As far as I have been able to ascertain based on my own research into GDPR: Unless you are a legal person or entity selling goods and services to people in the EU ("engaged in economic activity"), and as long as you are only processing data that can be reasonably justified as required to run your service. Then your website falls under the exemption granted by personal or household activity, and the data you are collecting is considered to be within your "legitimate interest".
If we made Discovery pay to play or if we started tracking information about you to sell to third parties, then we'd be liable.
I am curious as to why the statement Laz quoted about making Discovery GDPR compliant was made in the first place though. I wasn't even around then, so I don't know the story behind it.
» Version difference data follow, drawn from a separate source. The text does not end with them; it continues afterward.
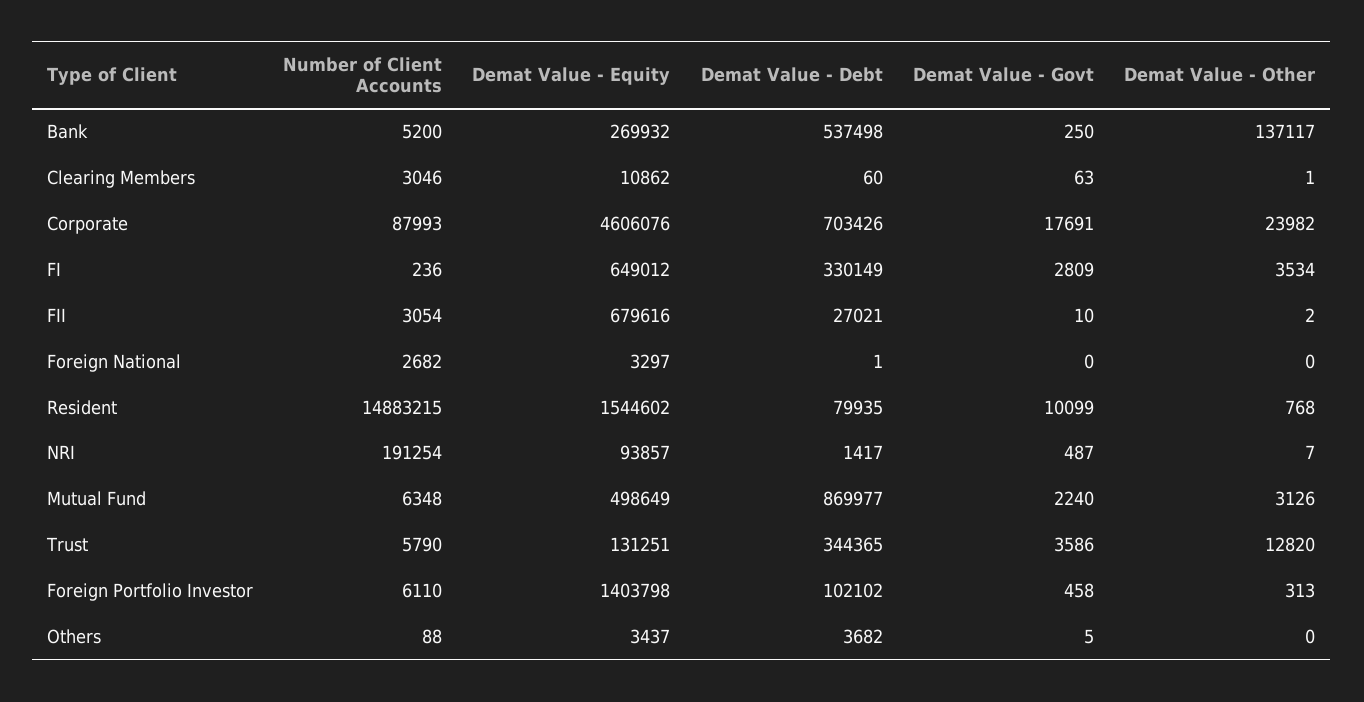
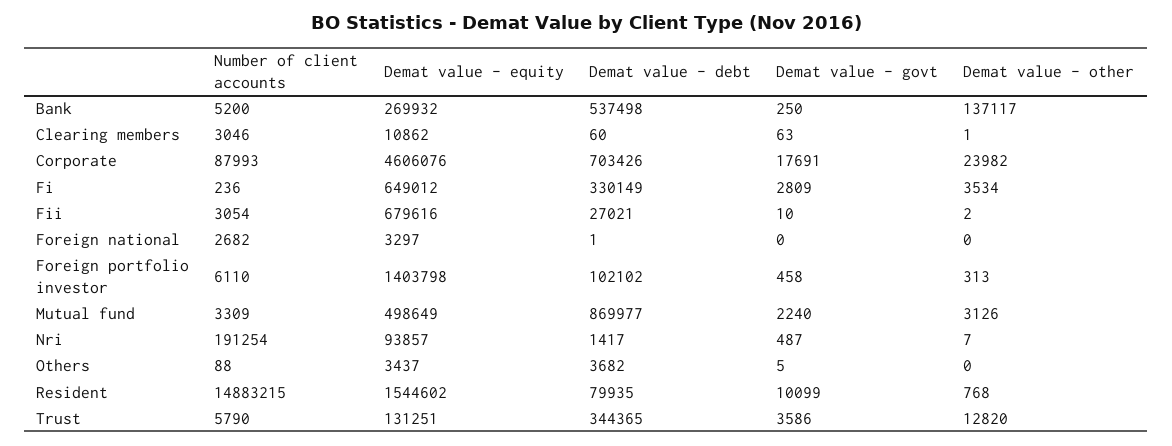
  {
    "Number of Client Accounts": {
      "Bank": 5200,
      "Clearing Members": 3046,
      "Corporate": 87993,
      "FI": 236,
      "FII": 3054,
      "Foreign National": 2682,
      "Resident": 14883215,
      "NRI": 191254,
-     "Mutual Fund": 6348,
+     "Mutual Fund": 3309,
      "Trust": 5790,
      "Foreign Portfolio Investor": 6110,
      "Others": 88
    },
    "Demat Value - Equity": {
      "Bank": 269932,
      "Clearing Members": 10862,
      "Corporate": 4606076,
      "FI": 649012,
      "FII": 679616,
      "Foreign National": 3297,
      "Resident": 1544602,
      "NRI": 93857,
      "Mutual Fund": 498649,
      "Trust": 131251,
      "Foreign Portfolio Investor": 1403798,
      "Others": 3437
    },
    "Demat Value - Debt": {
      "Bank": 537498,
      "Clearing Members": 60,
      "Corporate": 703426,
      "FI": 330149,
      "FII": 27021,
      "Foreign National": 1,
      "Resident": 79935,
      "NRI": 1417,
      "Mutual Fund": 869977,
      "Trust": 344365,
      "Foreign Portfolio Investor": 102102,
      "Others": 3682
    },
    "Demat Value - Govt": {
      "Bank": 250,
      "Clearing Members": 63,
      "Corporate": 17691,
      "FI": 2809,
      "FII": 10,
      "Foreign National": 0,
      "Resident": 10099,
      "NRI": 487,
      "Mutual Fund": 2240,
      "Trust": 3586,
      "Foreign Portfolio Investor": 458,
      "Others": 5
    },
    "Demat Value - Other": {
      "Bank": 137117,
      "Clearing Members": 1,
      "Corporate": 23982,
      "FI": 3534,
      "FII": 2,
      "Foreign National": 0,
      "Resident": 768,
      "NRI": 7,
      "Mutual Fund": 3126,
      "Trust": 12820,
      "Foreign Portfolio Investor": 313,
      "Others": 0
    }
  }

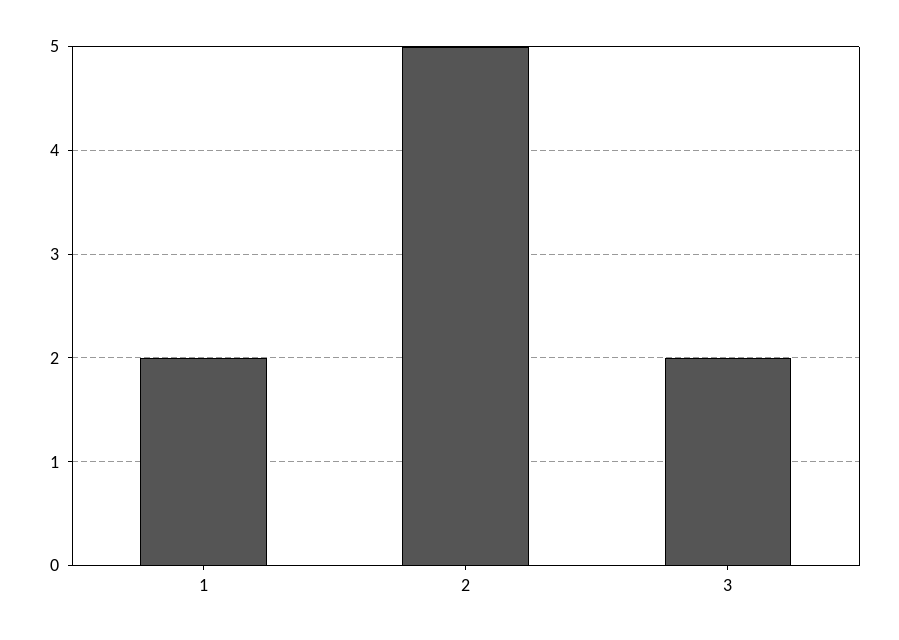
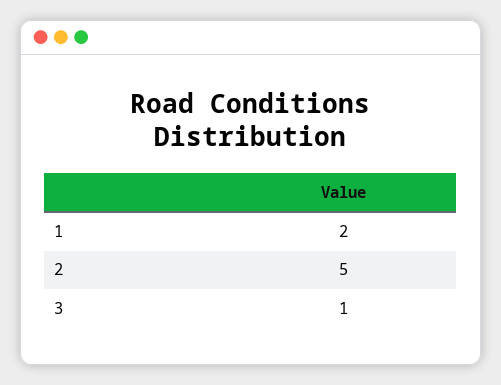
  {
    "1": 2,
    "2": 5,
-   "3": 2
+   "3": 1
  }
Edit: Even in the case of pay to play, applying GDPR would be a stretch due to legitimate interests.
To begin with, I'd like to point out this thread was never about arguing on the semantics of GDPR. That's something major companies themselves still have not managed to settle on and is not really worth worrying about for an obscure gaming community.
One of the reasons the project was started was to provide more transparency to the users regarding the collection and use of their data (esp personally identifiable), which is plentiful on discovery when you include the multiplayer server. It's a simple thing but immensely respectful toward the user. It's seemingly something the dev team equally understood and were willing to implement and that's what I'm asking about here.
Regardless of looking to be fully GDPR compliant (which is an unrealistic goal), there are core concepts in GDPR that are really not that hard to implement and require no particular skills aside of the ability to write sentences.